*課題一覧*.
- a) 本文で「列車の車窓は春の野山の景色であった。」から始まる段落を、主要な事実を保って箇条書きに改めてください。
- b) 本文によると、列車を追って走ってきた弟は何歳くらいでしたか。
- c) 本文の最後の文に続けて、その先を書き継いでください。

*本文*.
· · ·
車窓

遠い記憶、蒸気機関車からディーゼルへ移行しはじめた時代だったのか?
たぶん、私が生まれたか、まだ生まれる以前の情景だったように思う。
その場面はセピア色のような、白黒のようなボヤケた色だった。

駅で私と父が列車に乗り込むと座席が2つだけ空いていた。
私は窓側に向かって座っていたように思う。

列車の車窓は春の野山の景色であった。
河を越えるその河の土手に桜並木があり、
土手を正面に見るその一瞬だけ、視界一面が鮮やかなピンク色になった。
父が言った
「お母さんたち見えるかな?、あーいたいた」
列車の向かう先の方向に、小さく母と弟と妹が歩いているのが見えた。

列車はすぐに母たちを追い越したが、
弟(3歳くらい)が、列車を追って走ってきた、
弟は私のいる窓のすぐ傍まできて、列車と並走しているがなかなか追いつかない。
弟が何か言っていたが、何を言っていたのか思い出せない。
私は、列車が遅いのか?弟が速いのか?、どちらなのだろう?
などと思っていた。

そのとき乗客の1人で中年の女性が、
「こんなことは、めったにあるものじゃない、特別な事ですね」
と、わけの分からないことを言った。

その女性は「島田ちあき」さんという見知らぬ女性。だがその名前を
いつ知ったかは謎。(リアルにもそのような知人はいない)
私はその島田さんと何か口論をしていた。
そして、その島田さんの胸元が大きくはだけており、その胸は張りがなく、
少し垂れ気味だったことが、妙に癇に障ったのを記憶している。
(そんなものを見せびらかしてるつもりかよ、と。)

私と島田さんは、島田さんが列車をおりるその時まで口論をしていたように思う。
· · ·
*元データ*.
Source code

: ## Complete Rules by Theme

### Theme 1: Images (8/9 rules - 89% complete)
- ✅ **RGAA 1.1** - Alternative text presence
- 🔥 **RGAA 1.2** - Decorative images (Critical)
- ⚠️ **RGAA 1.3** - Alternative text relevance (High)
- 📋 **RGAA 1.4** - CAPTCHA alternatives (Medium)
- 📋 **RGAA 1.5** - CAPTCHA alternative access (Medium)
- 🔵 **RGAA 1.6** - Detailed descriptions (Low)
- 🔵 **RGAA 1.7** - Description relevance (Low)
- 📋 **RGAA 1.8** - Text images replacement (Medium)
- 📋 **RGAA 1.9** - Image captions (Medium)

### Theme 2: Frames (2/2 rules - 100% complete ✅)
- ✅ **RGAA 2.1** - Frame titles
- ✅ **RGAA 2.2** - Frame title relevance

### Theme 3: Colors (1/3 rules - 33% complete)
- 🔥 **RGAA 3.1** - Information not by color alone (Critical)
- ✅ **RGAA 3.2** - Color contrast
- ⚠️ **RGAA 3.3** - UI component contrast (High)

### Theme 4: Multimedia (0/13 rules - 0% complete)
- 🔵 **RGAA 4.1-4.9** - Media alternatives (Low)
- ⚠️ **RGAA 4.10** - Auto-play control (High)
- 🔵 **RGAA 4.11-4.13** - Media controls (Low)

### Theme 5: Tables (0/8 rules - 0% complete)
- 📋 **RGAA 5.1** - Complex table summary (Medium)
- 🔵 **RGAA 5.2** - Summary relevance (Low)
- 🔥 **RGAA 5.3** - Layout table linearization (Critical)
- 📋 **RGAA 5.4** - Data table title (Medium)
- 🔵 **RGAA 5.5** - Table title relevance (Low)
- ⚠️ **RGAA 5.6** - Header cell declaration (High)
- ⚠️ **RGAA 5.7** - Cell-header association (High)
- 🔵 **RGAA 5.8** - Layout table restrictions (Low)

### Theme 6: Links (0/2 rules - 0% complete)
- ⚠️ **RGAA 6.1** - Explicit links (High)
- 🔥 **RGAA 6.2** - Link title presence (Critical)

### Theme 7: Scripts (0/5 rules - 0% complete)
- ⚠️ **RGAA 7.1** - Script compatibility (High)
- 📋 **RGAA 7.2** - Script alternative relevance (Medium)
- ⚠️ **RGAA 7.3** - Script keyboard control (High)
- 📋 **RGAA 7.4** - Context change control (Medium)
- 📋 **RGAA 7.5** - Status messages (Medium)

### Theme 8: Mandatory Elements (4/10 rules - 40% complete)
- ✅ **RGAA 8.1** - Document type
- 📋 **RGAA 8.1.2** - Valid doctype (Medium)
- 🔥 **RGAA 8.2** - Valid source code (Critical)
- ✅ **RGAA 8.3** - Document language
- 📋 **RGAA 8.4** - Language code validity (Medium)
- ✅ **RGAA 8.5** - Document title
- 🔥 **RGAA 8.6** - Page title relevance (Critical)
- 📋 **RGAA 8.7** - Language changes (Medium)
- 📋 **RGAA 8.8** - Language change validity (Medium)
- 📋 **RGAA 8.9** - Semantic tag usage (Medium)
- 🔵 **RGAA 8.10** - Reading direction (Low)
· · ·
*課題の解答*.
- a)
- 車窓には春の野山の景色が広がっていた。
- 河の土手に桜並木があり、土手を正面に見た一瞬だけ視界一面が鮮やかなピンク色になった。
- 父が「お母さんたち見えるかな?、あーいたいた」と言った。
- 列車の進む方向に、母と弟と妹が小さく歩いているのが見えた。

- b) 3歳くらいです。

- c)
島田さんが列車を降りようとしたせつな、
私は島田さんの顔にツバを吐きかけた。
すると島田さんは、私のツバのかかった顔を拭きもせず
「この呉服屋が!!」と、私に怒声を浴びせた。

島田さんをホームに残し列車はゆっくり走り出している。
「嫌なババアだった、やっと降りてくれてよかった」
と思っていると、
今度は島田さんが列車を追って走ってくる、
鬼のような形相で、こちらに向かって走ってくる。
そのスピードの速い事!
島田さんに追いつかれたら、どんな仕打ちをされるのかとハラハラした。

島田さんはたぶん列車に飛び乗ったのだろう、
ああまずい事になったぞ、どうするか??
と、目をつぶって思案し、目を開けると別の場面になっていた。

時系列は更に遠い過去。
私は知らない男性5〜6人で、小さなボートのような小船に乗せられている。
皆の服装は現代の洋服ではなく、着物のようなものだったように思う。
着物の色は全員灰色っぽかったと記憶している。
全員両手足を荒縄のような紐で拘束されて身動きがとれない。
その小船は海のような場所を進んでおり、
どこかの離れ小島へ私たちを運んでいるようだった。

時代劇などでよくある、島流しにされる囚人の風景を思い浮かべてくれれ
ばいい。
熊野の補陀洛渡海といった決意や絶望感があるわけではなく、
「何処に行くのだろう?たぶん島流しだろう」
「その地に行けばなんとかなるだろう」みたいな、焦燥ではなく、
もっと自堕落的な感情であったのを記憶している。

そのうちに誰かの服に、釣り糸のようなものが引っかかった。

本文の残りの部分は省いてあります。